R is for Rebekkah: Celebrating a Significant Life

"Retarded"- I still remember the first time I heard someone use that word and understood what it meant. I was in 5th grade waiting for the bus in front of our little house in Macon, Ga. The person using the word was a boy with my same last name that I had to sit next to in class. He was not exactly popular and he was not exactly nice and he was making fun of someone else at the bus stop (who was not, in fact, "retarded").  But all of a sudden a light bulb went off in my head and I understood the population group he was referring to. And I was angry. Angry because he was a bully. Angry because my uncle, one of the funniest people I knew and owner of the best movie collection, also happened to be rocking an extra chromosome. That day I promised myself I would not use that awful word... ever. Years later I had a friend tell me,"it's okay if I use that word because, you know, I work with those kids, too." No, I'm sorry- it is not okay. 

 In my household the R-word is akin to the F-word.
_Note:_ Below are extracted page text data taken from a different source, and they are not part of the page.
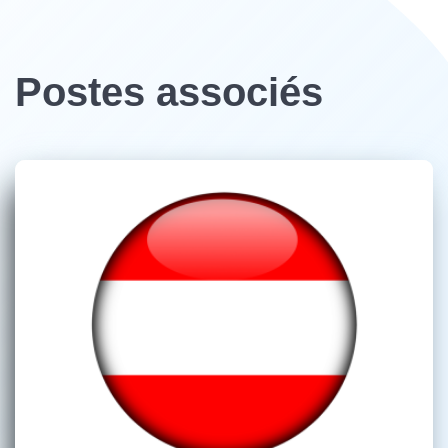
Postes associés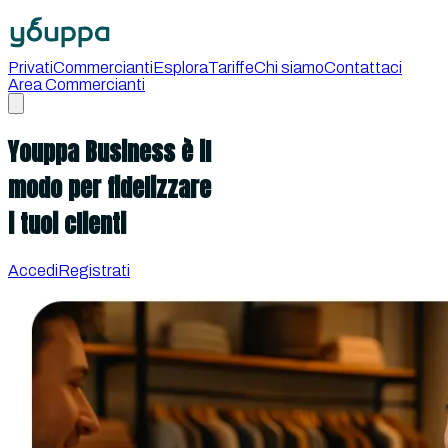
Privati
Commercianti
Esplora
Tariffe
Chi siamo
Contattaci
Area Commercianti
Youppa Business è il
modo per
fidelizzare
i tuoi clienti
Accedi
Registrati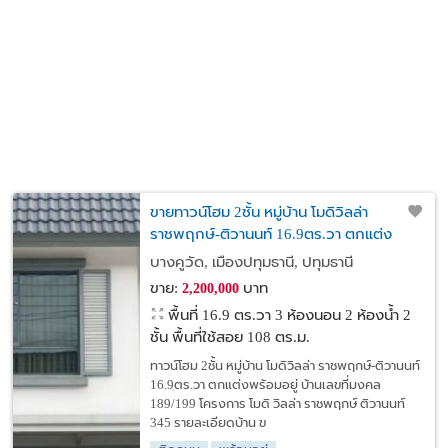
ขายทาวน์โฮม 2ชั้น หมู่บ้าน โมดิวิลล่า
ราชพฤกษ์-ติวานนท์ 16.9ตร.วา ตกแต่ง
พร้อมอยู่
บางคูวัด, เมืองปทุมธานี, ปทุมธานี
ขาย:
บาท
2,200,000
พื้นที่ 16.9 ตร.วา
3 ห้องนอน 2 ห้องน้ำ 2
ชั้น พื้นที่ใช้สอย 108 ตร.ม.
ทาวน์โฮม 2ชั้น หมู่บ้าน โมดิวิลล่า ราชพฤกษ์-ติวานนท์
16.9ตร.วา ตกแต่งพร้อมอยู่ บ้านเลขที่มงคล
189/199 โครงการ โมดิ วิลล่า ราชพฤกษ์ ติวานนท์
345 รายละเอียดบ้าน ข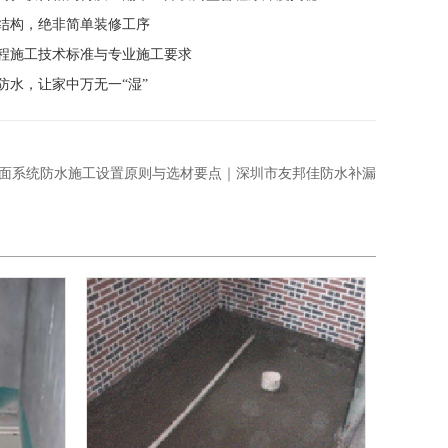
结构，绝非简单装修工序
程施工技术标准与专业施工要求
防水，让家中万无一“湿”
面系统防水施工设置原则与选材要点｜深圳市友邦佳防水补漏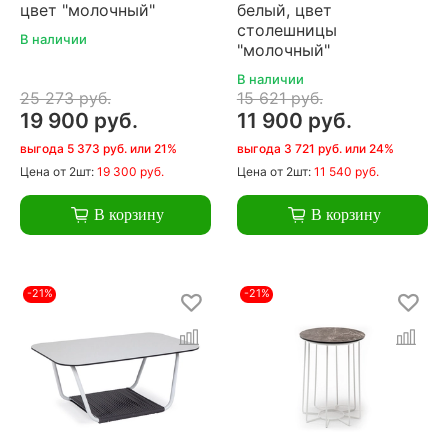
цвет "молочный"
белый, цвет
столешницы
В наличии
"молочный"
В наличии
25 273 руб.
15 621 руб.
19 900 руб.
11 900 руб.
выгода 5 373 руб. или 21%
выгода 3 721 руб. или 24%
Цена
от 2шт:
19 300 руб.
Цена
от 2шт:
11 540 руб.
В корзину
В корзину
-21%
-21%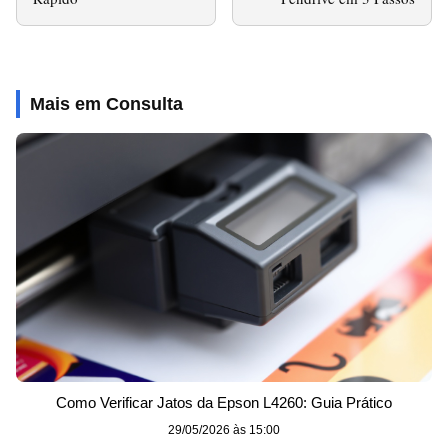
Mais em Consulta
Como Verificar Jatos da Epson L4260: Guia Prático
29/05/2026 às 15:00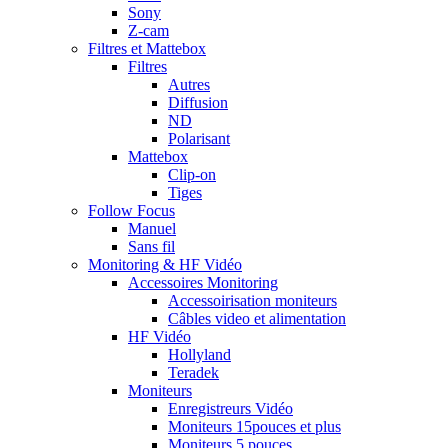
Sony
Z-cam
Filtres et Mattebox
Filtres
Autres
Diffusion
ND
Polarisant
Mattebox
Clip-on
Tiges
Follow Focus
Manuel
Sans fil
Monitoring & HF Vidéo
Accessoires Monitoring
Accessoirisation moniteurs
Câbles video et alimentation
HF Vidéo
Hollyland
Teradek
Moniteurs
Enregistreurs Vidéo
Moniteurs 15pouces et plus
Moniteurs 5 pouces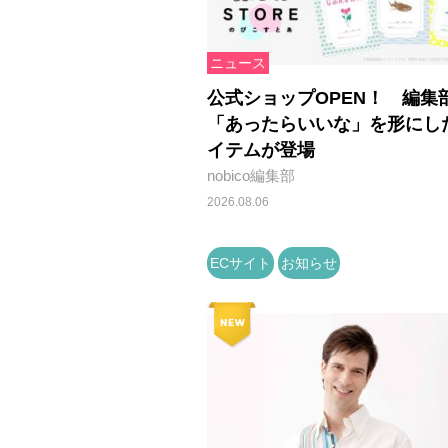
ニュース
公式ショップOPEN！ 編集
「あったらいいな」を形にし
イテムが登場
nobico編集部
2026.08.06
ECサイト
お知らせ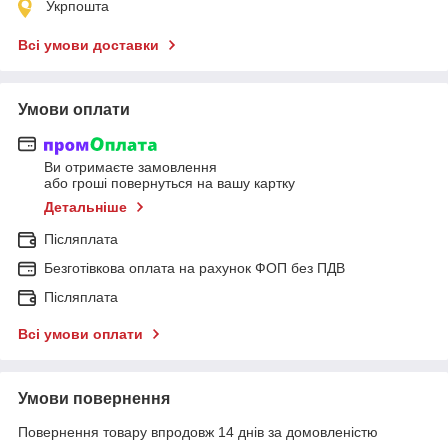
Укрпошта
Всі умови доставки
Умови оплати
Ви отримаєте замовлення
або гроші повернуться на вашу картку
Детальніше
Післяплата
Безготівкова оплата на рахунок ФОП без ПДВ
Післяплата
Всі умови оплати
Умови повернення
Повернення товару впродовж 14 днів за домовленістю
I will be more shocked and disappointed to hear that derogatory term come out of my children's mouths than any other (partially because my 2-year old has broken me in already with an inability to say "fork").

Retarded is defined as "stupid or foolish" and a "limitation in intellectual understanding and awareness" and "emotional development"(source).  I'm sorry but that is crap.The R-word doesn't work for me. I cannot reconcile that definition with a single person I know with special needs. These people are not just my students or acquaintances. They are my friends, my teachers, and my daughter's namesake.
Down Syndrome
A definition, a single word, a derogatory term will not describe them any more than labeling me a white girl teaches you anything about me. It may be the first thing you notice about me but I doubt it is the second or third thing. It is not defining. I realize that we as humans often are accidentally derogatory out of fear, misunderstanding, intimidation, and ignorance.
In honor of Down Syndrome Awareness month I want to replace ignorance and fear with knowledge and understanding. Allow me to introduce you, dear friends, to one little star that left me brighter for having known her.
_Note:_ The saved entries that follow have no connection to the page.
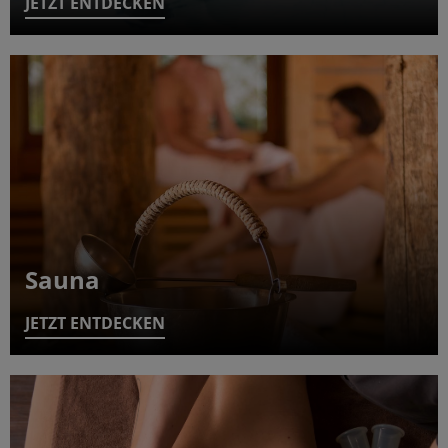
JETZT ENTDECKEN
Sauna
JETZT ENTDECKEN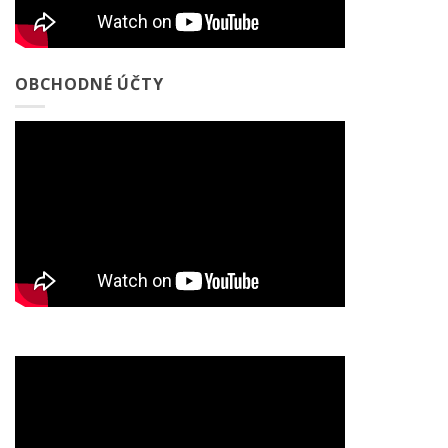
OBCHODNÉ ÚČTY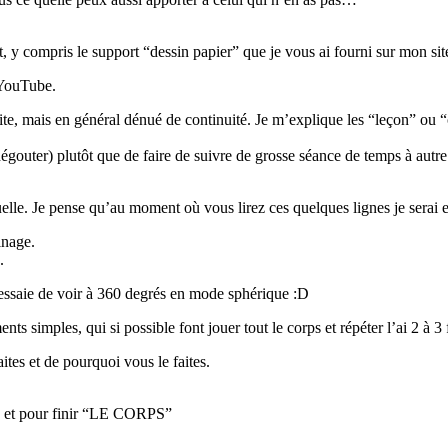
 y compris le support “dessin papier” que je vous ai fourni sur mon sit
 YouTube.
faite, mais en général dénué de continuité. Je m’explique les “leçon” ou 
égouter) plutôt que de faire de suivre de grosse séance de temps à autre
elle. Je pense qu’au moment où vous lirez ces quelques lignes je serai
inage.
.
 j'essaie de voir à 360 degrés en mode sphérique :D
simples, qui si possible font jouer tout le corps et répéter l’ai 2 à 3 
tes et de pourquoi vous le faites.
et pour finir “LE CORPS”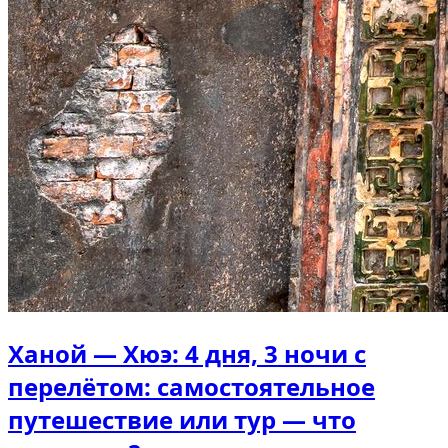
Ханой — Хюэ: 4 дня, 3 ночи с
перелётом: самостоятельное
путешествие или тур — что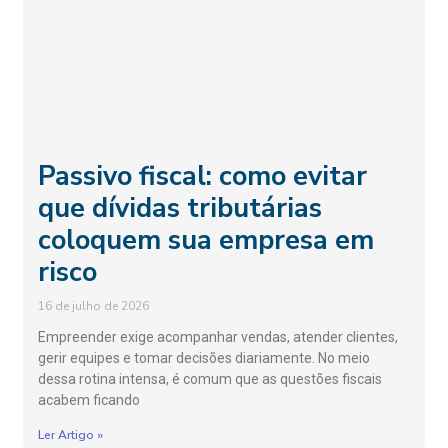
Passivo fiscal: como evitar
que dívidas tributárias
coloquem sua empresa em
risco
16 de julho de 2026
Empreender exige acompanhar vendas, atender clientes,
gerir equipes e tomar decisões diariamente. No meio
dessa rotina intensa, é comum que as questões fiscais
acabem ficando
Ler Artigo »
As an idealistic college student I took a job as a summer camp counselor at Extra Special People, Inc. I was raised with a healthy respect and love for the special needs community but my years at ESP are what shaped and refined my heart and my passion. Those that left the most impact are part of the group I refer to as "the originals". When I joined the ESP family it was a humble community program started by a single woman with a big heart. With the strong leadership of a young dreamer ESP is now a household name in Athens, Georgia and making strides to become nationally known because of partnerships with the University of Georgia along with former QB1, Kansas City Chief's Aaron Murray, and The Bachelorette finalist, Josh Murray. But "the originals" are the ones that I started with my very first summer eleven years ago.